THE TASK
Return all of the data verbatim, dropping any picture.

RECORDS SUPPLIED
┄┄┄┄┄┄
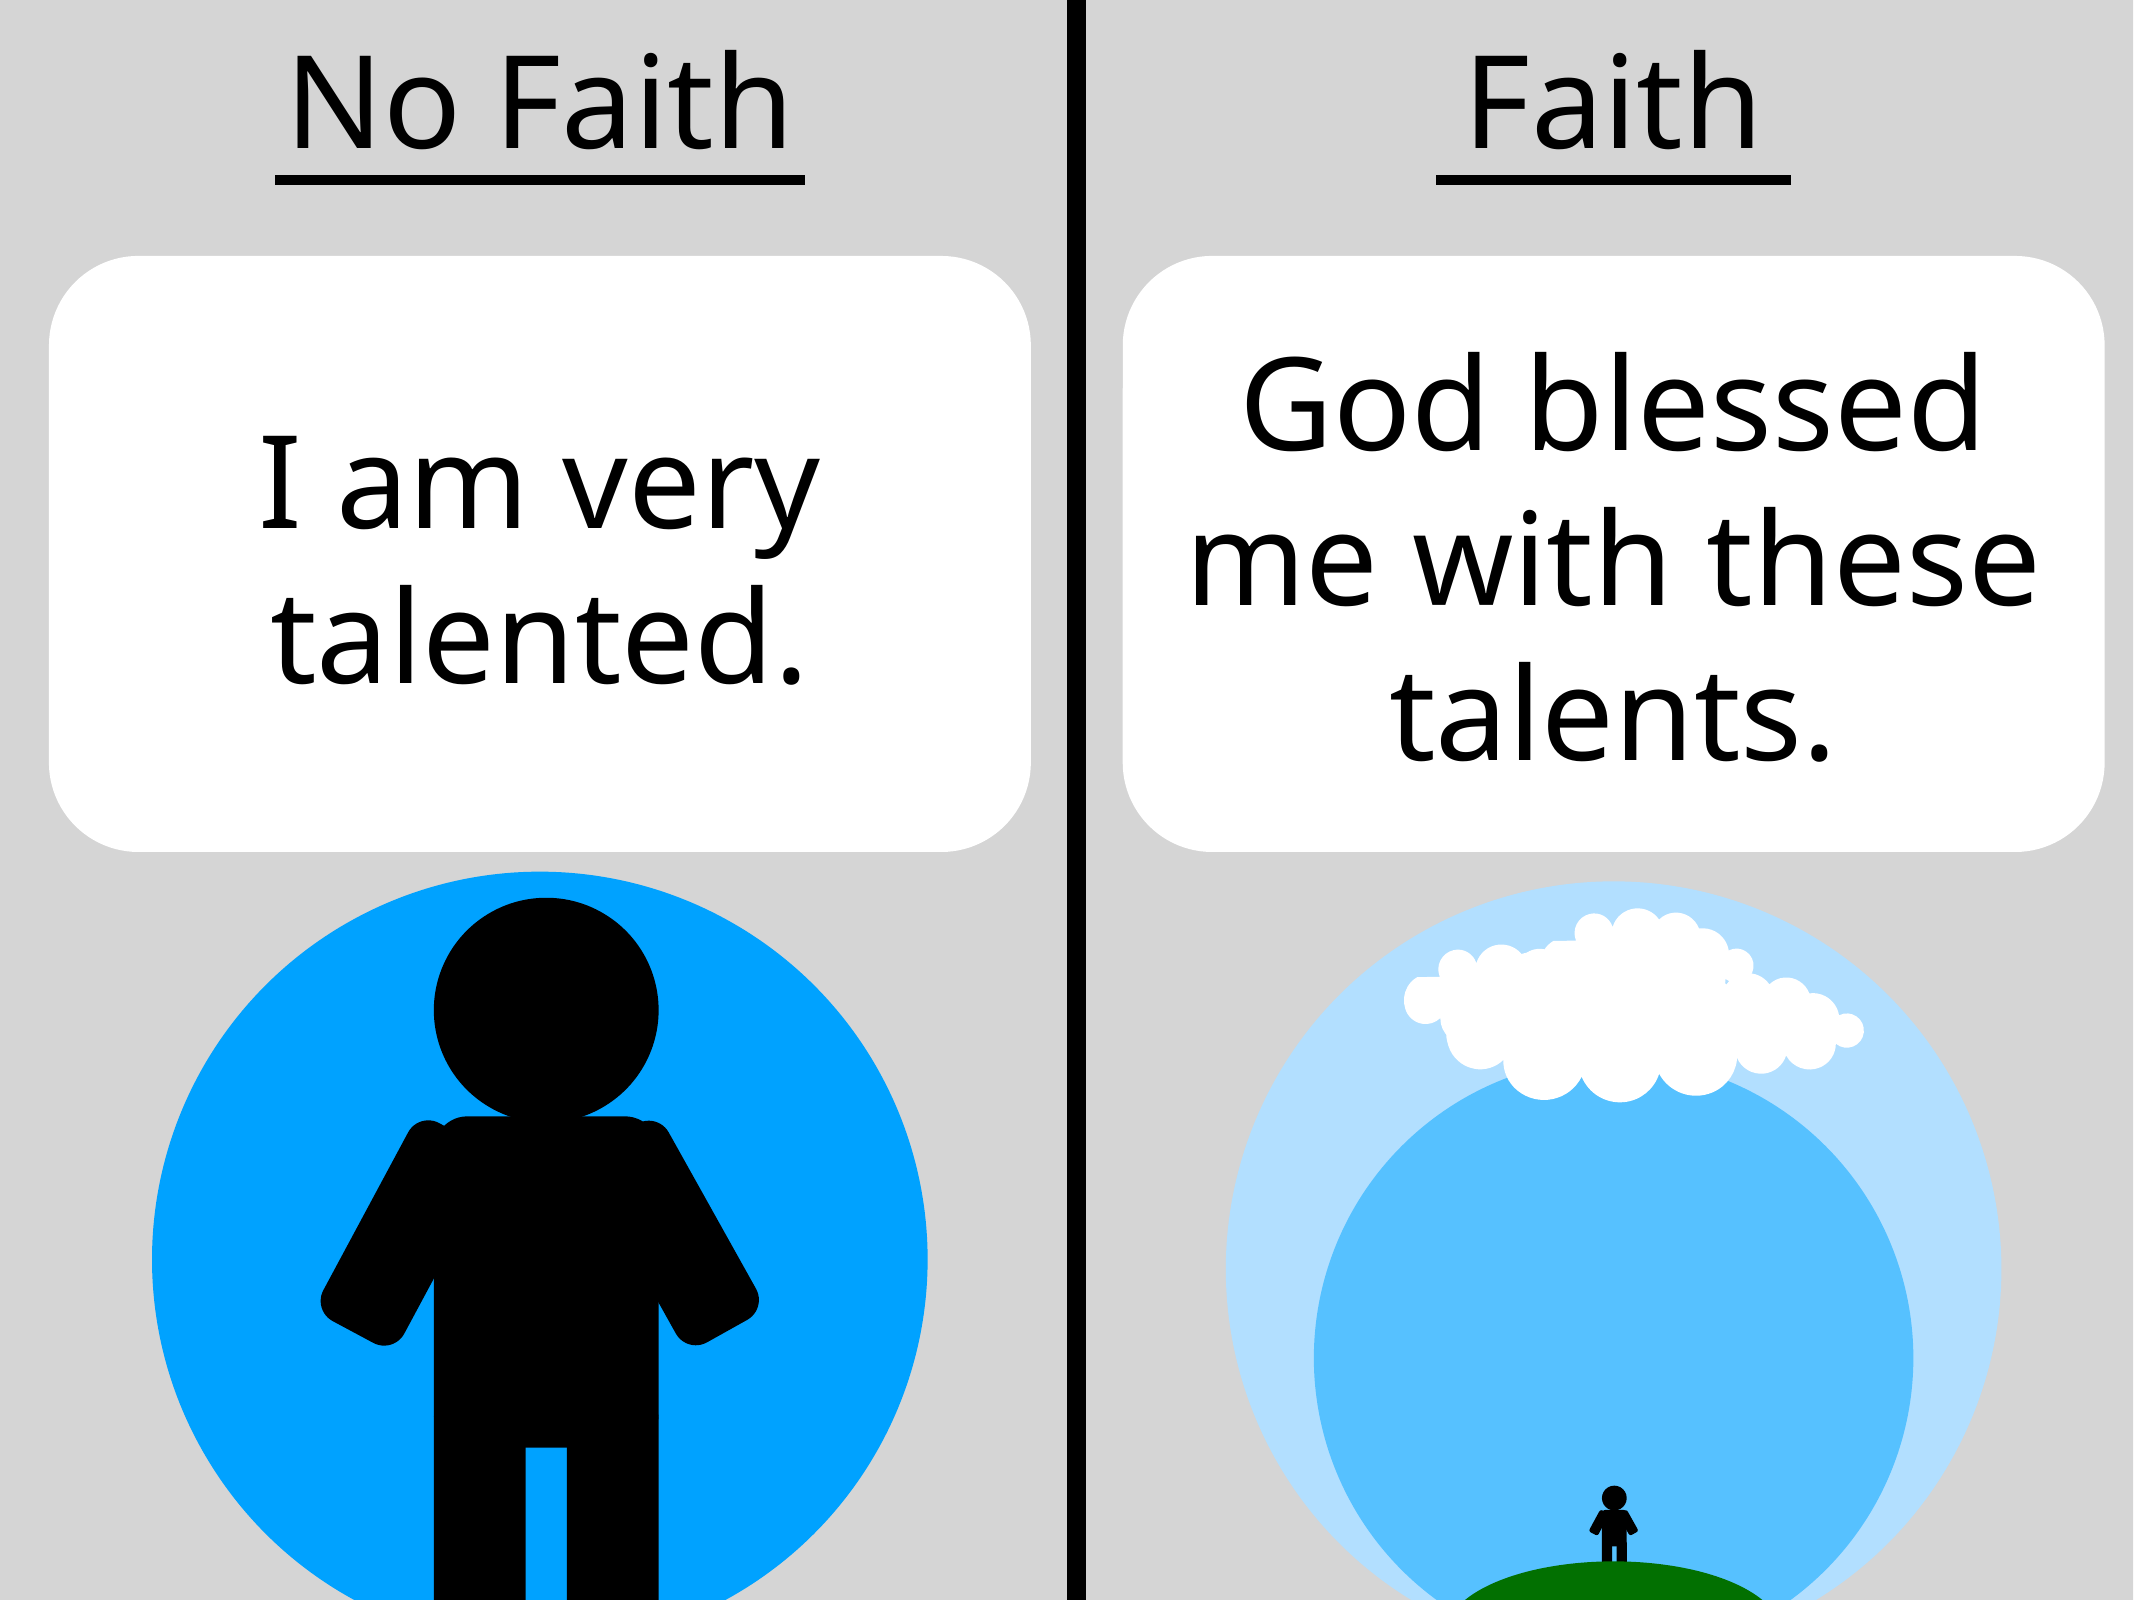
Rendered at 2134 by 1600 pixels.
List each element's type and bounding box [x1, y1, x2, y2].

text_box [1122, 255, 2105, 853]
text_box [1137, 0, 2090, 194]
text_box [312, 897, 768, 1600]
text_box [152, 945, 312, 1574]
text_box [48, 255, 1032, 853]
text_box [1225, 881, 2002, 1600]
text_box [768, 945, 928, 1574]
text_box [1077, 0, 2134, 1600]
text_box [64, 0, 1016, 194]
text_box [0, 0, 1076, 1600]
text_box [401, 871, 678, 897]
┄┄┄┄┄┄
RESULT OF THE TASK
Rendered at 2134 by 1600 pixels.
List each element's type and bounding box [x1, y1, x2, y2].

text_box [1122, 255, 2105, 853]
text_box [1137, 0, 2090, 194]
text_box [312, 897, 768, 1600]
text_box [152, 945, 312, 1574]
text_box [48, 255, 1032, 853]
text_box [1225, 881, 2002, 1600]
text_box [768, 945, 928, 1574]
text_box [1077, 0, 2134, 1600]
text_box [64, 0, 1016, 194]
text_box [0, 0, 1076, 1600]
text_box [401, 871, 678, 897]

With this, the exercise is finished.